Physiological moralometers

A physiological moralometer would attempt to measure someone's morality by measuring something biological like their brain activity under certain conditions or their genetics. Given the current state of technology, no such moralometer is likely to arise soon. The best known candidate might be the polygraph or lie detector test, which is notoriously unreliable and of course doesn't purport to be a general measure of honesty much less of overall moral character.

Any genetic measure would of course omit any environmental influences on morality. Given the likelihood that environmental influences play a major role in people's moral development, no genetic measure could have a high correlation with a person's overall morality.

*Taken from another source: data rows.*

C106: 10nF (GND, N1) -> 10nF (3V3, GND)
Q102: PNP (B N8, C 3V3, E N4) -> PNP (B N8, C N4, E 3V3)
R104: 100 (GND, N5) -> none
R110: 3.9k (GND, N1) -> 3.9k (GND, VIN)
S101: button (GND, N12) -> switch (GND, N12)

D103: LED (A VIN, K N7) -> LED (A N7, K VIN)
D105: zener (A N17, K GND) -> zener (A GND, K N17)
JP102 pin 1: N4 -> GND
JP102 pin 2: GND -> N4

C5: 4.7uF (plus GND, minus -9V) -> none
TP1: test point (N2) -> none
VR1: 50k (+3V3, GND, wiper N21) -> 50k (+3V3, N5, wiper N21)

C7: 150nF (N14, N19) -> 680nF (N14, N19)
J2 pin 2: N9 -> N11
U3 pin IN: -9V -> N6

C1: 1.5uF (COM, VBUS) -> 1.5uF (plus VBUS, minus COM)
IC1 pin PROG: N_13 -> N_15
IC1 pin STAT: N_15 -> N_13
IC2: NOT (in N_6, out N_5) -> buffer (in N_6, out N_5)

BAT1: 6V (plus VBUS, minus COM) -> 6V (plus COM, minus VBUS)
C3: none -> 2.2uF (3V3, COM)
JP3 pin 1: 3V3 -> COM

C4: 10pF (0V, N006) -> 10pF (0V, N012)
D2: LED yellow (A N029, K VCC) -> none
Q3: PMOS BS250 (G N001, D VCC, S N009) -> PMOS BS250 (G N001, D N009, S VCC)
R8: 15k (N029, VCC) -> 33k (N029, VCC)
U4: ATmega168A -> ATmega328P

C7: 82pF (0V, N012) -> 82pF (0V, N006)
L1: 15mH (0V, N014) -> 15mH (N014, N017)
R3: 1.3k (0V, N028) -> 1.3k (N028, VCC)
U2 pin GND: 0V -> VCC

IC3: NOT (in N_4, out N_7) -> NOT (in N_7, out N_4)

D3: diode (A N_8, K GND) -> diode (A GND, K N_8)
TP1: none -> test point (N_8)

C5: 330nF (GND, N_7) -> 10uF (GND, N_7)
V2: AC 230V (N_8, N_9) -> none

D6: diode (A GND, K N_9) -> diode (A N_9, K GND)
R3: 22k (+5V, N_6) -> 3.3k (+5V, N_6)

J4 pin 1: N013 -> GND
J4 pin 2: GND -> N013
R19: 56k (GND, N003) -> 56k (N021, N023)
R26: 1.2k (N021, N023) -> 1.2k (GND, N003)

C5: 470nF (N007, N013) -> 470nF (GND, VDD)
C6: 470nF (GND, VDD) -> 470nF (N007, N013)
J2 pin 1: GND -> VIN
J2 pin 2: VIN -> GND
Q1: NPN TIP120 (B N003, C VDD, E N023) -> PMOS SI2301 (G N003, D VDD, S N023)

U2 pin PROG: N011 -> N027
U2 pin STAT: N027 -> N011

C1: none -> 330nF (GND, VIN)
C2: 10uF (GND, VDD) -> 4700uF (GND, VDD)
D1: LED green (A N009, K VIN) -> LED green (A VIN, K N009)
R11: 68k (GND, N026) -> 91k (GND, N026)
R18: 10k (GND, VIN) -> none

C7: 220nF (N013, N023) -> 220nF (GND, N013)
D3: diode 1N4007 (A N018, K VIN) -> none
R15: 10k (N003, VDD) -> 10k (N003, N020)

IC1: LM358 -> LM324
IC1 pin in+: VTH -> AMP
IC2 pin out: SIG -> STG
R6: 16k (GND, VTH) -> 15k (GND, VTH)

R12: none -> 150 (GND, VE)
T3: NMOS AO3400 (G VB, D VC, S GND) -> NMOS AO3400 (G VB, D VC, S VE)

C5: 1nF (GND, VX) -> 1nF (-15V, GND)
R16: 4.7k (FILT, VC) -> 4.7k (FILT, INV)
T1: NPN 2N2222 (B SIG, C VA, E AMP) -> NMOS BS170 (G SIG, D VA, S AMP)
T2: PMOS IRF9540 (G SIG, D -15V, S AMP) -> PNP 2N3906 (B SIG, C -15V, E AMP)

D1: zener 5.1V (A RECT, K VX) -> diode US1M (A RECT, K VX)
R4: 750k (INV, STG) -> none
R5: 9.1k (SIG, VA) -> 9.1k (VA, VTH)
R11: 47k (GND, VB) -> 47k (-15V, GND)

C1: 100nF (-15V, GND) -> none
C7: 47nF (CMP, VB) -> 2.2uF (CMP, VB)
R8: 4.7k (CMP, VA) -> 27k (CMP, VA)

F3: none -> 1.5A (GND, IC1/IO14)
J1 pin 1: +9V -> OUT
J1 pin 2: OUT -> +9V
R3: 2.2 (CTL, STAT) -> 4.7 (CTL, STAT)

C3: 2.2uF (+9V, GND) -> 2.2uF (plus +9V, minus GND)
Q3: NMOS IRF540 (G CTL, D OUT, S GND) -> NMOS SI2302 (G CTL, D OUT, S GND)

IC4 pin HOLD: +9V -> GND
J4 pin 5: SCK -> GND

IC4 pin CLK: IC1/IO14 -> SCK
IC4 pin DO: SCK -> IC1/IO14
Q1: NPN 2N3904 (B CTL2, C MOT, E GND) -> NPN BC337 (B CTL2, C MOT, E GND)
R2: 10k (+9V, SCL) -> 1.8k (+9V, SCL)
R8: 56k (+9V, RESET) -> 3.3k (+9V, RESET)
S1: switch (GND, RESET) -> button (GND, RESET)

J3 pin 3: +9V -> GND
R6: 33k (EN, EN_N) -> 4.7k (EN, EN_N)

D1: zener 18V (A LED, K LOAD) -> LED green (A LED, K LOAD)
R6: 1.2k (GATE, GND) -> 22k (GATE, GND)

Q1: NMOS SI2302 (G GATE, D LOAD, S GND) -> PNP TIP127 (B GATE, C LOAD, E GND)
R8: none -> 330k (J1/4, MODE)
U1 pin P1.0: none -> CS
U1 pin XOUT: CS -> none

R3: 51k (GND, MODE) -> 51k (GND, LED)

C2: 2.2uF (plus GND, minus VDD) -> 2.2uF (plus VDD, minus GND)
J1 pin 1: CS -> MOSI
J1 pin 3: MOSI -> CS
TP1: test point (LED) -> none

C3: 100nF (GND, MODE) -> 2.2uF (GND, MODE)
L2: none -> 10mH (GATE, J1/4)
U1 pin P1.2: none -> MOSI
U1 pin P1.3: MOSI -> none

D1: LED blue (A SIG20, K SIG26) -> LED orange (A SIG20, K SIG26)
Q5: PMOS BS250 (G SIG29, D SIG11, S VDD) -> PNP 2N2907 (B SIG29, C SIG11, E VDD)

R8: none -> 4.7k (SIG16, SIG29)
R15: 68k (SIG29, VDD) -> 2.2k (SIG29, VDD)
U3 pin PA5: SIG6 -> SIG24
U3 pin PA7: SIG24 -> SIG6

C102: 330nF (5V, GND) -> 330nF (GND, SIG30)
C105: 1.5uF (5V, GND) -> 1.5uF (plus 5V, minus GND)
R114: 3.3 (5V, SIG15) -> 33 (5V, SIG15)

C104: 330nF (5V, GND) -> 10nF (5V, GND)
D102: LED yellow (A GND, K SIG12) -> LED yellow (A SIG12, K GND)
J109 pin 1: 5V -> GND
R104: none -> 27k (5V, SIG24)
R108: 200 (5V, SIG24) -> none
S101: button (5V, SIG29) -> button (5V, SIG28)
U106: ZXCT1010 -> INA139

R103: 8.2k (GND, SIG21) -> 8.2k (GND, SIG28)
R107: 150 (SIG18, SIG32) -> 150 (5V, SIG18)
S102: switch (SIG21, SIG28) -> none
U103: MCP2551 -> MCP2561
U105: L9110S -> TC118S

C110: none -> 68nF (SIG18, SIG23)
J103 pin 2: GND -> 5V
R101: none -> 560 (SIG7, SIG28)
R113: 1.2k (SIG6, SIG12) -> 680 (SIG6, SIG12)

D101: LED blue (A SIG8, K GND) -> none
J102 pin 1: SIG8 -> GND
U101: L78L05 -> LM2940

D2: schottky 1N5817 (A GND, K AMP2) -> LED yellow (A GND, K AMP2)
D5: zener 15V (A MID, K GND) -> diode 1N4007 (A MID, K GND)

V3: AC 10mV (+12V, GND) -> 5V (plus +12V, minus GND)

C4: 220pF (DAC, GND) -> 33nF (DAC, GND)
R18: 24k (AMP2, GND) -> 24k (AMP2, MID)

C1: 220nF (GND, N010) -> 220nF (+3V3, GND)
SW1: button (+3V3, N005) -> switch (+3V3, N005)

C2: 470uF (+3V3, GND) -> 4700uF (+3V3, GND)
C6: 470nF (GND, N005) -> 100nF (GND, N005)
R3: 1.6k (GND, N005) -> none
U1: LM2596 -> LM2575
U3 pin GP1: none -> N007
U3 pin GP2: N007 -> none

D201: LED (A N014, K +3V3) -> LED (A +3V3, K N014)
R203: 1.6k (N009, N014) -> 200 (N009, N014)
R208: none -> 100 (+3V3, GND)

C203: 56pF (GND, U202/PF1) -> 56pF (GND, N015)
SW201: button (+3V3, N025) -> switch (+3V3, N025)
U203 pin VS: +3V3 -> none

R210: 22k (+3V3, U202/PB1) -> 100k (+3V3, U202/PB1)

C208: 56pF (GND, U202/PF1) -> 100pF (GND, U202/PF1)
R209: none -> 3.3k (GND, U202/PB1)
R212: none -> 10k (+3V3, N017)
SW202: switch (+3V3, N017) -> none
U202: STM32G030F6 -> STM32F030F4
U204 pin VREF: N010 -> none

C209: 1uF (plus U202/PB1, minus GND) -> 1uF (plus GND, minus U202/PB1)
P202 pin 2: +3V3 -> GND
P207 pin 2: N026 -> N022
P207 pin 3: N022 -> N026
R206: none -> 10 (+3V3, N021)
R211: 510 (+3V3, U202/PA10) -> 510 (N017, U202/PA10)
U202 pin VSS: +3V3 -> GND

Brain measures, being potentially closer to measuring the mental states that underlie morality, don't have a similar ceiling accuracy, but currently look less promising than behavioral measures, informant report measures, and probably even self-report measures.

The Inaccuracy of All Methods

It thus seems likely that there is no good method for accurately measuring a person's overall moral character. Self-report, informant report, behavioral measures, and physiological measures all face large methodological difficulties. If a moralometer is something that accurately measures an individual person's morality, like a thermometer accurately (accurately enough) measures a person's body temperature, there's little reason to think we could build one.

It doesn't follow that we can't imprecisely measure someone's moral character. It's reasonable to expect the existence of small correlations between some potential measures and a person's real underlying overall moral character. And maybe such measures could be used to look for trends aggregated across groups.

Now, this whole post has been premised on the idea that it make sense to talk of a person's overall morality as something that could be captured, at least in principle, by a number such as 0 to 100 or -1 to +1. There are a few reasons to doubt this, including moral relativism and moral incommensurability -- but more on that in a future post.